Однако проводил Сергеева до выхода из кабинета с изысканной восточной вежливостью. Уже спускаясь по пластиковой лестнице, Сергеев слышал, как Султанов кричит кому-то по телефону:
— Мне все равно, Гурген! Все равно, понимаешь? Ты взялся обеспечить Поселки хлебом? Обеспечивай, дорогой! Это сейчас в Поселках восемь тысяч жителей, а если их будет больше? И не надо кивать наверх, ты сам клялся; что к концу этого месяца мы перейдем на самообеспечение! Клялся, да? Кто тебя за язык тянул? Я тебя тянул за язык?
Разумеется, за язык никто и никого не тянул. Гурген Шедария просто похвастался, у грузин это бывает. Похвастался или переоценил свои возможности. Но, зная Султанова, можно было смело сказать, что Шедарии предстоит очень неприятный разговор. В отношении виновных Султанов порой не выбирал выражений.
Глава одиннадцатая
Вот и еще один день прошел, а они были пока что живы.
С одной стороны, это внушало оптимизм, но с другой стороны — их до сих пop не нашли, и с каждым прошедшим днем надежда на то, что их все-таки найдут, становилась все более призрачной. Впрочем, Дронов не обольщался. Но ведь надежда — это такая зараза, она не покидает человека даже в самых безвыходных ситуациях, даже умирая, человек в глубине души надеется на то, что будет существовать после смерти, а в худшем случае — обретет наконец покой и отдохнет от превратностей жизни.
Но Дмитрий умирать не собирался.
Не первый же он оказался наедине с лауном, да и не одинокой, хотя состояние напарника оставляло желать лучшего. Вон Думачев несколько лет провел в полном одиночестве, и ничего, не сгинул и даже не одичал наподобие матроса Сель-кирка. Даже хозяйство какое-то имел, дневник каждый день писал, приручал, говорят, животных из лауна. В последнее Дронов верил с трудом. Это каким дрессировщиком надо быть, чтобы безмозглых монстров приручать! Хотя, конечно, нужда и не такое иной раз делать заставит. Но прирученных животных из лауна Дронов не видел, а мало ли какие легенды ходили о первопроходцах. Одни россказни о Большой Бойне чего стоили! В сказки Дронов не верил и к рассказам о прошлом относился с известной осторожностью. А сейчас ему вообще не до сказок было, сейчас перед ним встал вопрос выживания, и Дронов этот вопрос намеревался решить в положительную сторону.

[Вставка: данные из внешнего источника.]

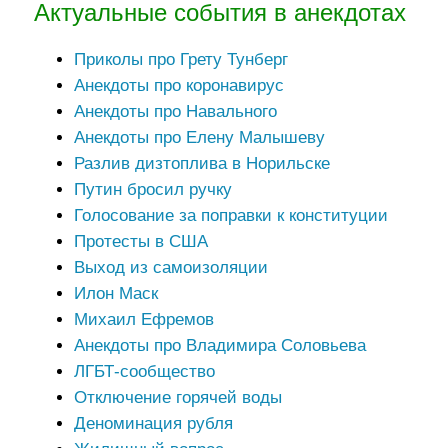
Актуальные события в анекдотах
Приколы про Грету Тунберг
Анекдоты про коронавирус
Анекдоты про Навального
Анекдоты про Елену Малышеву
Разлив дизтоплива в Норильске
Путин бросил ручку
Голосование за поправки к конституции
Протесты в США
Выход из самоизоляции
Илон Маск
Михаил Ефремов
Анекдоты про Владимира Соловьева
ЛГБТ-сообщество
Отключение горячей воды
Деноминация рубля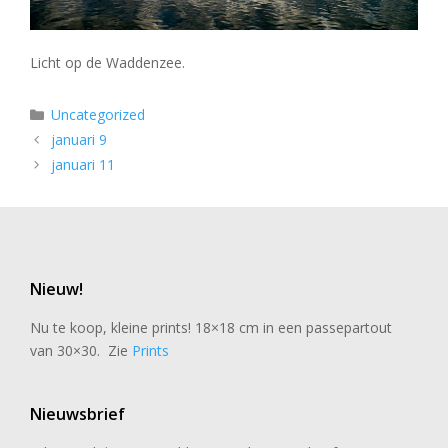
Licht op de Waddenzee.
Categorieën
Uncategorized
januari 9
januari 11
Nieuw!
Nu te koop, kleine prints! 18×18 cm in een passepartout
van 30×30. Zie
Prints
Nieuwsbrief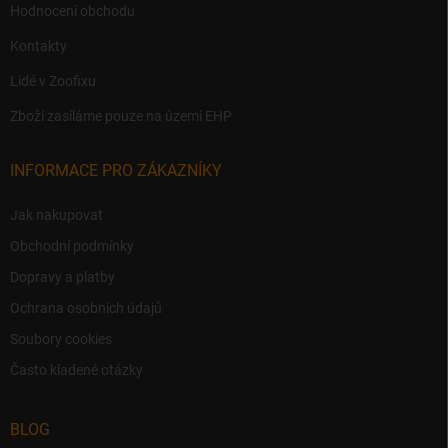
Hodnocení obchodu
Kontakty
Lidé v Zoofixu
Zboží zasíláme pouze na území EHP
INFORMACE PRO ZÁKAZNÍKY
Jak nakupovat
Obchodní podmínky
Dopravy a platby
Ochrana osobních údajů
Soubory cookies
Často kladené otázky
BLOG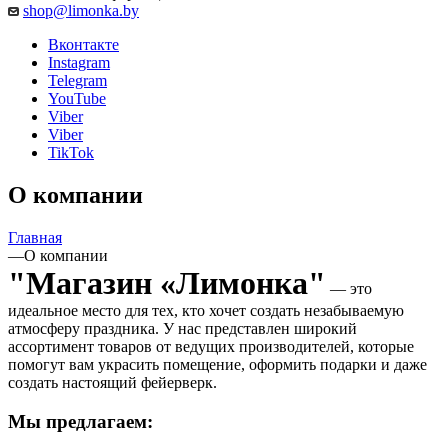
shop@limonka.by
Вконтакте
Instagram
Telegram
YouTube
Viber
Viber
TikTok
О компании
Главная
—
О компании
"Магазин «Лимонка"
— это
идеальное место для тех, кто хочет создать незабываемую
атмосферу праздника. У нас представлен широкий
ассортимент товаров от ведущих производителей, которые
помогут вам украсить помещение, оформить подарки и даже
создать настоящий фейерверк.
Мы предлагаем: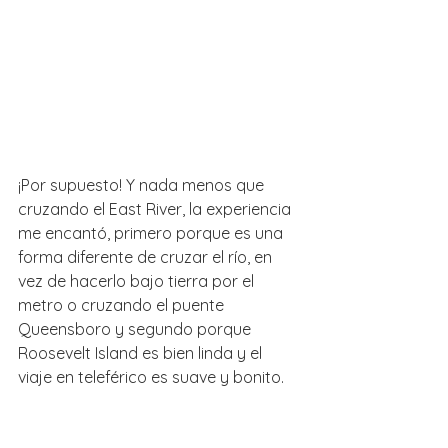
¡Por supuesto! Y nada menos que 
cruzando el East River, la experiencia 
me encantó, primero porque es una 
forma diferente de cruzar el río, en 
vez de hacerlo bajo tierra por el 
metro o cruzando el puente 
Queensboro y segundo porque 
Roosevelt Island es bien linda y el 
viaje en teleférico es suave y bonito. 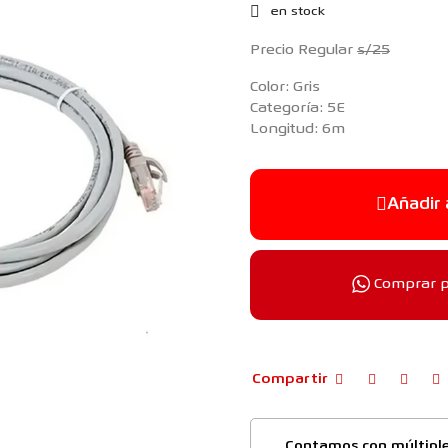
en stock
Precio Regular
s/25
Color: Gris
Categoría: 5E
Longitud: 6m
Añadir 
Comprar 
Compartir
Contamos con múltipl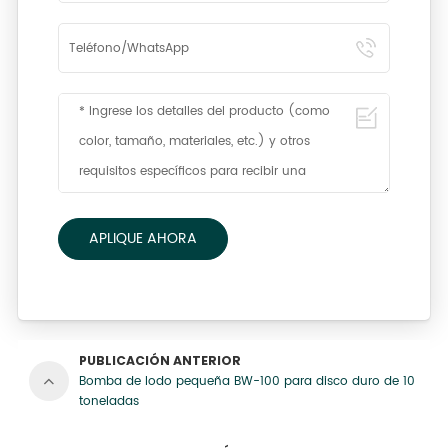
APLIQUE AHORA
PUBLICACIÓN ANTERIOR
Bomba de lodo pequeña BW-100 para disco duro de 10
toneladas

Рана у Симонова затягивалась. Красная отечность спала, и Павел даже пробовал время от времени пошевелить ногой. К радостному удивлению Дронова, ему это удавалось, хотя и плохо. Если Симонов пошел на поправку, то они еще побарахтаются. Случившееся с товарищем походило на чудо. И только ради одного этого стойло верить в чудеса!
Утром он вышел на лиственные поля, поймал двух коров и принес полный пенал зеленоватого сладкого молока. Молоко прекрасно подкрепило обоих. Поэтому сейчас Дронов с оптимизмом смотрел в будущее.
— Через несколько дней встанешь на ноги, — говорил он товарищу. — Вот тогда и двинемся в путь. Тут всего-то! К августу доберемся.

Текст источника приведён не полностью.